Mas… como chegar a esse estágio de perfeição relativa face à perfeição

absoluta de Deus?


As lutas a que somos compelidos a enfrentar no mundo, as desavenças, as

incompreensões, as atitudes alheias que nos chocam, as pessoas, com grau de

parentesco ou não, que gozam de nossa intimidade, que vivem conosco o dia-a-dia,

e que tantas vezes agem de forma a agredir ou contrariar nosso modo de ser e

pensar, são outros tantos obstáculos a impedir ou retardar nosso esforço no bem.


Como vencer tudo isso, como superar tantos obstáculos, se a vida material nos

oferece tão somente algumas dezenas de anos de existência? Cinqüenta, sessenta,

oitenta ou até mesmo cem anos constituem um espaço de tempo muito pequeno para

que tenhamos condições de atingir um grau tal de tolerância, de paciência,

tamanha capacidade de perdão, para amar os que nos odeiam, perdoar os que nos

ofendem, abraçar os que nos traíram, compreender no irmão faltoso o irmão

necessitado de compreensão e carinho.


Foi para responder tantas perguntas, esclarecer tantas dúvidas, que Allan

Kardec, sob a orientação de Espíritos superiores, codificou a Doutrina Espírita,

interpretando com clareza o pensamento de Jesus. Não resta a menor dúvida que,

baseando-nos no raciocínio simplista de uma só existência, torna-se praticamente

impossível conciliar alguns ensinamentos de Jesus com a realidade da vida, ao

passo que, com a reencarnação, sublime concessão de Deus para com todos os seus

filhos faltosos, tudo se esclarece, tudo se torna de fácil entendimento. Com a

Lei dos Renascimentos, já não somos os condenados ao sofrimento eterno.

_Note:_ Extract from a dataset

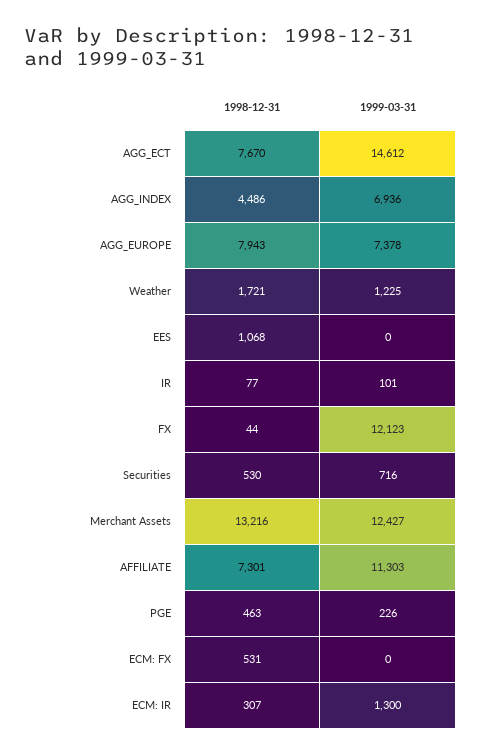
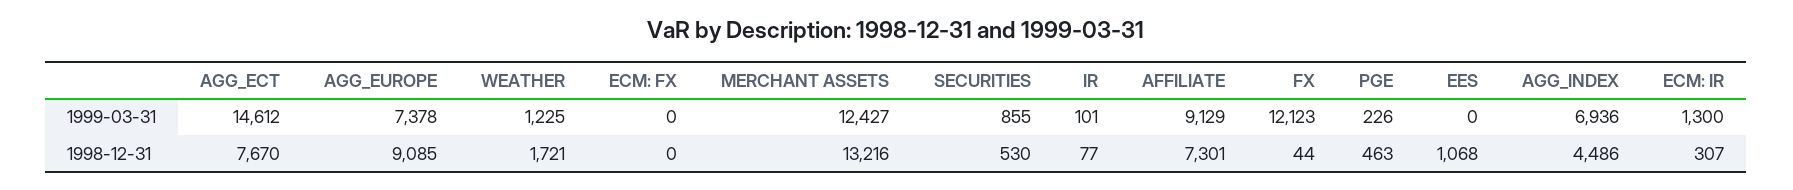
1998-12-31, AGG_EUROPE: 7943 -> 9085
1999-03-31, Securities: 716 -> 855
1999-03-31, AFFILIATE: 11303 -> 9129
1998-12-31, ECM: FX: 531 -> 0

Todos nós, Espíritos falíveis, estamos sujeitos a cometer erros, e somente a

certeza da reencarnação nos fortalece para prosseguir a caminhada. O próprio

Apóstolo Paulo, num rasgo de humildade, exclamou: “Sinto que faço o mal que não

quero, mas não faço o bem que desejo”, sintetizando, naquele momento, as

dificuldades que encontramos pelo caminho. Mas, para demonstrar que temos

condições de superar todos os obstáculos da caminhada. afirmou em outra ocasião:

“Alegrai-vos na esperança, sede pacientes na tribulação, perseverai na oração”.

E exortando os discípulos a atitudes corajosas, afirmou: “Em tudo somos

atribulados, mas não angustiados; perplexos, mas não desanimados; perseguidos,

mas não desamparados; abatidos, mas não destruídos”. E no final da jornada,

afirmou: “Combati o bom combate, terminei minha tarefa, conservei a fé”.


A fidelidade, a coragem e a perseverança do Grande Apóstolo foram a mola

propulsora do Cristianismo no mundo, e poderão ser, também, a mola propulsora do

nosso crescimento espiritual.


Texto extraído do Jornal “Macaé Espírita” – maio e junho/98.